With regard to mesh support, ADM is not usually used in these cases; however, resorbable mesh products such as poly-4-hydroxybutyrate (P4HB) are sometimes used for lateral pocket support to minimize risk of lateral malposition. All cases are performed in an outpatient facility. Patients follow standard protocol for tissue expansion and subsequent second-stage reconstruction using the final breast implant.
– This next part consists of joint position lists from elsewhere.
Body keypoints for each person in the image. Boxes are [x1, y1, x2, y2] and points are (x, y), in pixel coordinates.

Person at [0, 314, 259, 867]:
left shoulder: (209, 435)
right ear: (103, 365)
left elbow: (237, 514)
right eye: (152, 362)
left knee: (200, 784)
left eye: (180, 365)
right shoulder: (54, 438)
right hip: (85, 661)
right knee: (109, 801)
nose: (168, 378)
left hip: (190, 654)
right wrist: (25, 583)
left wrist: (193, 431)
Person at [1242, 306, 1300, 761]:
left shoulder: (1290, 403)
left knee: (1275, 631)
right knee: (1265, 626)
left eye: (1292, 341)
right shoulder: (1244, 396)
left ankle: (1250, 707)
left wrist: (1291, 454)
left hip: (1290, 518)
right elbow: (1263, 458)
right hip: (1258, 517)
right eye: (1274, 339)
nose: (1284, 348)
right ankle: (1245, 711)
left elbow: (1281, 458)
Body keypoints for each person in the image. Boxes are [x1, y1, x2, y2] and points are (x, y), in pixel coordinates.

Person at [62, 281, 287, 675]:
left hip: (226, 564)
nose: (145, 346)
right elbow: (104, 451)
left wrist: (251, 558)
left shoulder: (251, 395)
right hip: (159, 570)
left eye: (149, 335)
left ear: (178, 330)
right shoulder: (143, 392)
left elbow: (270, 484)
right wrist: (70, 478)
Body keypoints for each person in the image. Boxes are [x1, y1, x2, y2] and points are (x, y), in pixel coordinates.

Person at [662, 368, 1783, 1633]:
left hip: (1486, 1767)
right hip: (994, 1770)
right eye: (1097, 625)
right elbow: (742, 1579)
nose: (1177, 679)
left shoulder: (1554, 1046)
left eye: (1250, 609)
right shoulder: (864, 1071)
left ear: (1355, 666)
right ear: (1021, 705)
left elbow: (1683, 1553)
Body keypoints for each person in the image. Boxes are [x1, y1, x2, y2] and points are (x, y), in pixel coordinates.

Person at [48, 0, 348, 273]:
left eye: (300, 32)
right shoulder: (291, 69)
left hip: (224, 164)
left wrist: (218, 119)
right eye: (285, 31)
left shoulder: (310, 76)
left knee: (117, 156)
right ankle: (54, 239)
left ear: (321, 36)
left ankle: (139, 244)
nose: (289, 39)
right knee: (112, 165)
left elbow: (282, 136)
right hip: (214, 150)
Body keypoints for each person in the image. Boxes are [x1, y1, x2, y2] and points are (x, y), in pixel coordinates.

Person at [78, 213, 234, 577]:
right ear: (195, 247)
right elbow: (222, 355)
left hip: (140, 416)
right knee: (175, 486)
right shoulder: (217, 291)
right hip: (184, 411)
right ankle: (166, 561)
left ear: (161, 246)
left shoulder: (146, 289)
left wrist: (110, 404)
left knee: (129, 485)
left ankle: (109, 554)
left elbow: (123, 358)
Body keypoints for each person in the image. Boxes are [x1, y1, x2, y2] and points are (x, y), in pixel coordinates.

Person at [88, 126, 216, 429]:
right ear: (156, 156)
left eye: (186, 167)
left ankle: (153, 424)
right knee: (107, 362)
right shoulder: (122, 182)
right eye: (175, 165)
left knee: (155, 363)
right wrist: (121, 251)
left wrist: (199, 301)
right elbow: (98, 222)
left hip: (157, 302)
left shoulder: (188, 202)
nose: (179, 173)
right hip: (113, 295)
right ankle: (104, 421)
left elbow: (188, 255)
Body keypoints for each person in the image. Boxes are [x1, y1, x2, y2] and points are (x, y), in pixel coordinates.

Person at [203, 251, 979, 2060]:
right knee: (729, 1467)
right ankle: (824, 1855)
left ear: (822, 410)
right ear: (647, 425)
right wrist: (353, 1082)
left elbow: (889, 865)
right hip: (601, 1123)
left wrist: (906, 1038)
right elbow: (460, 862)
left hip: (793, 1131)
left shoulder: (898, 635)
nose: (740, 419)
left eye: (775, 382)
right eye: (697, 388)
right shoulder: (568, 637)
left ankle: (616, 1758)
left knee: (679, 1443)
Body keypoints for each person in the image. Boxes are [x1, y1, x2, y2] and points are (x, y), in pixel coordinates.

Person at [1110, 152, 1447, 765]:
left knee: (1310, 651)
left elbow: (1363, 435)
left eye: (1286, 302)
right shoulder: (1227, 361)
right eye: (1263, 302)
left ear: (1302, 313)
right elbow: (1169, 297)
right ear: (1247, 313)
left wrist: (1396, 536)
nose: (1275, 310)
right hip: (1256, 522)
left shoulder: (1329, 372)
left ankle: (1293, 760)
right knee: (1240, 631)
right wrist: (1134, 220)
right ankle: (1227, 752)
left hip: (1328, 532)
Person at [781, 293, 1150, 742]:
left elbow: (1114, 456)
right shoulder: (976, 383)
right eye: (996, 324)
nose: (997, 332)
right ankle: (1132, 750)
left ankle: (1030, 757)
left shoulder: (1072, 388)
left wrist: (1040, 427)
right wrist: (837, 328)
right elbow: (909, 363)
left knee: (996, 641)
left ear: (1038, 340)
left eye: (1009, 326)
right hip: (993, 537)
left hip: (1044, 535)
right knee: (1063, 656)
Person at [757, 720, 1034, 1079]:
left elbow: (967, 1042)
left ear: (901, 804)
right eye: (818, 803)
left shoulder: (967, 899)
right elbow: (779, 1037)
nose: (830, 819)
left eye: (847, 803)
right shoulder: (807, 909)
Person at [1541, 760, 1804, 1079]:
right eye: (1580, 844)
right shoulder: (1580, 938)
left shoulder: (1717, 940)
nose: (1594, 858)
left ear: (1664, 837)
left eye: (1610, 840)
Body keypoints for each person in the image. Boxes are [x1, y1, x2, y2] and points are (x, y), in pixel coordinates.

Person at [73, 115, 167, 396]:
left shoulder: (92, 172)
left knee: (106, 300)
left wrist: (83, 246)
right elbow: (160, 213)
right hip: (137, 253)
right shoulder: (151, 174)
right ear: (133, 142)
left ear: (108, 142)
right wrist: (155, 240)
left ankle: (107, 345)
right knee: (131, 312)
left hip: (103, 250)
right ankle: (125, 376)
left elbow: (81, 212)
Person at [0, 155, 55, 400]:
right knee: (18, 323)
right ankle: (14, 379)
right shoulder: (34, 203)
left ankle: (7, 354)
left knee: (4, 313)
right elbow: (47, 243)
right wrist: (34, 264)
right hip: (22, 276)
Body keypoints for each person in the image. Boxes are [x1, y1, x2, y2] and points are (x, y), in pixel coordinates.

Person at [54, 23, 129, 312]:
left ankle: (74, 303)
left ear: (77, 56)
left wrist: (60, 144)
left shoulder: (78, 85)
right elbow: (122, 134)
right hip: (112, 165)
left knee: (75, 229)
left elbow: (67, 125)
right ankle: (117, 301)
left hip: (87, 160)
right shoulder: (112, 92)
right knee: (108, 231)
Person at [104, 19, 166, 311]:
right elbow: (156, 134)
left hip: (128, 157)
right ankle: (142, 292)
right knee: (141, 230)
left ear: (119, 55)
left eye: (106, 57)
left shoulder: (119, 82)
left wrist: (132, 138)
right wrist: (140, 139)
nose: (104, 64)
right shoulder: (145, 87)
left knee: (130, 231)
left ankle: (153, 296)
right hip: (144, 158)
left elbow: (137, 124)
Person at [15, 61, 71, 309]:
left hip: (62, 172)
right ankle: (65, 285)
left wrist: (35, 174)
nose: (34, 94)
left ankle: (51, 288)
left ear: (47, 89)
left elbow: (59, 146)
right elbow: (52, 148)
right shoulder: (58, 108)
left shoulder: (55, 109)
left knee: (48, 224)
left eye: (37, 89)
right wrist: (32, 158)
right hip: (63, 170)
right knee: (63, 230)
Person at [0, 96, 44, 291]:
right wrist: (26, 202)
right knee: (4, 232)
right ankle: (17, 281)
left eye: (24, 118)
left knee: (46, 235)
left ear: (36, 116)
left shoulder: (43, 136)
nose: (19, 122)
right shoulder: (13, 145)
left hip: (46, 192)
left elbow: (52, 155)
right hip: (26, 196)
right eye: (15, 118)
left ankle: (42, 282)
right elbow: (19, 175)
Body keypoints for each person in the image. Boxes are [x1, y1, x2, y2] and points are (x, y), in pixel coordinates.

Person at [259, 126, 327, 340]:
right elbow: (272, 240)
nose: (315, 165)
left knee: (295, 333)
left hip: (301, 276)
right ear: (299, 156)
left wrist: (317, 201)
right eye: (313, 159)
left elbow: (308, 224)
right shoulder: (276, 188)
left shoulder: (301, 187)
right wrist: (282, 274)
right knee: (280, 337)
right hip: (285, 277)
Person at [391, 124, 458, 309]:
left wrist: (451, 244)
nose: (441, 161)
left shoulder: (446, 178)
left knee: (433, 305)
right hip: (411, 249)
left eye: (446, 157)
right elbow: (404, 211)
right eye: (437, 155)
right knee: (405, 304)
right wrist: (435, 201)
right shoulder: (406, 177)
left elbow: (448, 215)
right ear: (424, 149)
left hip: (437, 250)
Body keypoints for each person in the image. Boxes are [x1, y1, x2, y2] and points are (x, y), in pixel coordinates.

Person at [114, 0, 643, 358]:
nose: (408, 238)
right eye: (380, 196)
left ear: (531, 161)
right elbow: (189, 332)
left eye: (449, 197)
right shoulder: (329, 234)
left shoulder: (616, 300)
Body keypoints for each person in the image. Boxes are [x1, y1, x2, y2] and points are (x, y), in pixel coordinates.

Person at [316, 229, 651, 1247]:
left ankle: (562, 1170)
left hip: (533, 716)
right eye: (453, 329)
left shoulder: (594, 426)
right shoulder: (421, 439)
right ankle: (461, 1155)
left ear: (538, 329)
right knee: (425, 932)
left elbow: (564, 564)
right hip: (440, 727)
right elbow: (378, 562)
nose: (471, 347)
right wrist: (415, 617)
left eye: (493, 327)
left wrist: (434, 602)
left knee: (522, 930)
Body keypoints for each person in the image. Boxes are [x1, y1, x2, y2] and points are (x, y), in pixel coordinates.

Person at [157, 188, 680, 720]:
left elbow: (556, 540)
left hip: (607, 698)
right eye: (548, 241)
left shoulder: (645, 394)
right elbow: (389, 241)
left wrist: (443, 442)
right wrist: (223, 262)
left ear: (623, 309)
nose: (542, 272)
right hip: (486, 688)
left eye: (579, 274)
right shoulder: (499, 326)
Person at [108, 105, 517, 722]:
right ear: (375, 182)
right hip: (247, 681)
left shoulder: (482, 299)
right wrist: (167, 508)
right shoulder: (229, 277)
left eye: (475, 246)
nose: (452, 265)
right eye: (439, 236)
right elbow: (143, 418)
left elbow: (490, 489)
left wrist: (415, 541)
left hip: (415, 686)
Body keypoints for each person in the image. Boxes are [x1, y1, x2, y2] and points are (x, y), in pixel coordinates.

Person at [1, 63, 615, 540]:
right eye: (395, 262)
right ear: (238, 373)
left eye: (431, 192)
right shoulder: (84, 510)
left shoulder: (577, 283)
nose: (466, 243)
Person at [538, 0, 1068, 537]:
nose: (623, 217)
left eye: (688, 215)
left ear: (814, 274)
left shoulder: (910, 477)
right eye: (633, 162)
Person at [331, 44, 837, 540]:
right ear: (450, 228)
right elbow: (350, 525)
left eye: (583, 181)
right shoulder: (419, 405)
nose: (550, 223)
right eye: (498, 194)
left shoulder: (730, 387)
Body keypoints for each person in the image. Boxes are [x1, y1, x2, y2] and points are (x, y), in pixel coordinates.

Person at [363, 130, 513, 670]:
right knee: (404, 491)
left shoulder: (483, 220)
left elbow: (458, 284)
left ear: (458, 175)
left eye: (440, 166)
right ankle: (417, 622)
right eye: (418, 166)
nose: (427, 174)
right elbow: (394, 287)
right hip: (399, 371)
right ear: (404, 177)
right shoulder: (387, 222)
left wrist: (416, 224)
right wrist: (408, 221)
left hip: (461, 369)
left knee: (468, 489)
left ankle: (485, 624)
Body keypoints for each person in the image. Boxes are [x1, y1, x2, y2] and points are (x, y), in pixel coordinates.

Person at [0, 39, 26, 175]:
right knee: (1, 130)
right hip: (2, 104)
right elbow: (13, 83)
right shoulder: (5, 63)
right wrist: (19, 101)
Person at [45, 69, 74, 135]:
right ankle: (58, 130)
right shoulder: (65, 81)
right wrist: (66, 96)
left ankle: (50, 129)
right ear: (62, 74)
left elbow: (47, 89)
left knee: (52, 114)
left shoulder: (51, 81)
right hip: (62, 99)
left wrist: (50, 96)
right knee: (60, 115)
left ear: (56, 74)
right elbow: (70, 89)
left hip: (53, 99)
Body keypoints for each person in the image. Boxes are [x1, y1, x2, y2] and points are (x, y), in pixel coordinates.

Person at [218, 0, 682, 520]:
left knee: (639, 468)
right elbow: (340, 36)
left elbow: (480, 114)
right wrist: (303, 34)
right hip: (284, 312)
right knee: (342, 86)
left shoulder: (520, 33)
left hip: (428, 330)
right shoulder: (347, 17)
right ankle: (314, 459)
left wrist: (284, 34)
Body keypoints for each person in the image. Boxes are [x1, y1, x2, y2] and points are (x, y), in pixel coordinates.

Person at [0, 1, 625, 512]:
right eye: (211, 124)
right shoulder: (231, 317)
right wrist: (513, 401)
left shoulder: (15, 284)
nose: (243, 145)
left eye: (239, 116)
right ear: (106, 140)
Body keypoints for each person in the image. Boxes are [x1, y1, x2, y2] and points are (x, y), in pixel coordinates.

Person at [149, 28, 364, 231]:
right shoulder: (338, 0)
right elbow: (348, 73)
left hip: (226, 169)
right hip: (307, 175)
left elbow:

In a standing position, the new nipple location is determined by the anterior projection of the IMF and its junction with the meridian of the breast (Pitanguy point). The upper incision is marked in a curvilinear fashion through this point making sure that the medial extent does not extend beyond the assumed location of a brassiere. Next, 7 cm is measured from the middle of IMF toward Pitanguy’s point, which then becomes the new N:IMF distance. The lower line is then marked through this second point paralleling the lower pole of the breast and connecting with the medial and lateral extent of the upper line. The intervening skin will become the designated ADF ( Figs. 24.1 & 24.2 ; ). The NAC is delineated with a 4.2-cm diameter cookie-cutter.